Writing Messages in Chalk Can Get You a Year in Jail?
Four Las Vegas residents face up to a year in jail for writing anti-police brutality messages in chalk near a local police building. The arrests are the latest in a rash of crackdowns against protesters who have exercised their First Amendment rights with chalk nationwide.
The Vegas protesters are aligned with Nevada Cop Block, a group critical of police brutality. So far in 2013, Las Vegas officers have shot nine people. Among the messages the protesters wrote in chalk:
- “F*** the police.”
- “Murderers still work here.”
- “Not one single cop in Metro’s entire history has been charged after shooting someone. Even if that person was unarmed and/or innocent.”
The defendants, Kelly Patterson, Hailee Jewell, Catalino de la Cruz Dazo Jr. and Brian Ballentine, were cited with misdemeanors initially, then leveled with larger “defacing property” charges after writing additional chalk messages. Two of the individuals also received counts of “conspiracy to commit a non-felony crime.”
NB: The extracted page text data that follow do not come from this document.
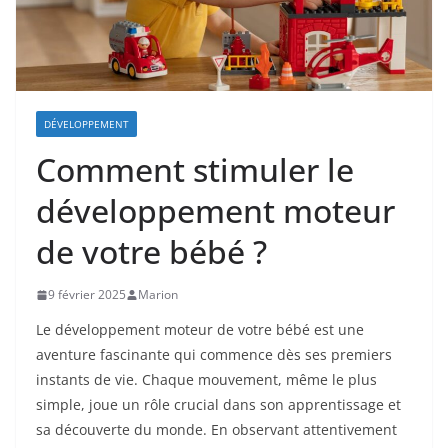
DÉVELOPPEMENT
Comment stimuler le
développement moteur
de votre bébé ?
9 février 2025
Marion
Le développement moteur de votre bébé est une
aventure fascinante qui commence dès ses premiers
instants de vie. Chaque mouvement, même le plus
simple, joue un rôle crucial dans son apprentissage et
sa découverte du monde. En observant attentivement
“This is not a kid drawing with a piece of chalk on the sidewalk,” Steve Wolfson, the county district attorney argued. “These are adults who used chalk to draw profanity.” Surely, the oft-described City of Sin overlooks worse than the F-word on a daily basis.
Larry Hadfield, a Las Vegas police spokesman refused to comment on the case. “We are not interested in this being tried in the media,” he said. Indeed, the court of public opinion might not look so favorably at such trumped up charges.
One person who is talking is Robert Langford, the lawyer representing the four defendants pro bono. “They were engaged in constitutionally protected First Amendment activity,” he said. “They have the right to engage in that type of protest. This was something that was harmless.”
Langford also suggests that by employing a power washer that cost $1,500, the police purposefully chose an excessively expensive way of cleaning the political messages in order to bump the charges up from misdemeanors to gross misdemeanors.
“The bullies at the Las Vegas police department wanted to hurt people who wanted to criticize them,” Langford said. “That’s what this case is about.” If true, count this case among the emerging trend of police forces lashing out against those who protest police brutality.
Similarly, the Vegas foursome is hardly alone in being arrested for using water soluble chalk. In recent times, more than 50 people have been arrested for writing with chalk. In perhaps the most ludicrous incident, LA riot police fired rubber bullets into a crowd after attempting to stop people from drawing pictures and political messages with chalk during a community art event.
With any luck, a jury will acquit the Vegas chalk artists on all charges as it did with San Diego resident Jeffrey Olson last month. After Olsen used chalk to scrawl anti-bank slogans outside of Bank of Americas, bank reps urged the city attorney to prosecute Olson on 13 misdemeanor charges of vandalism.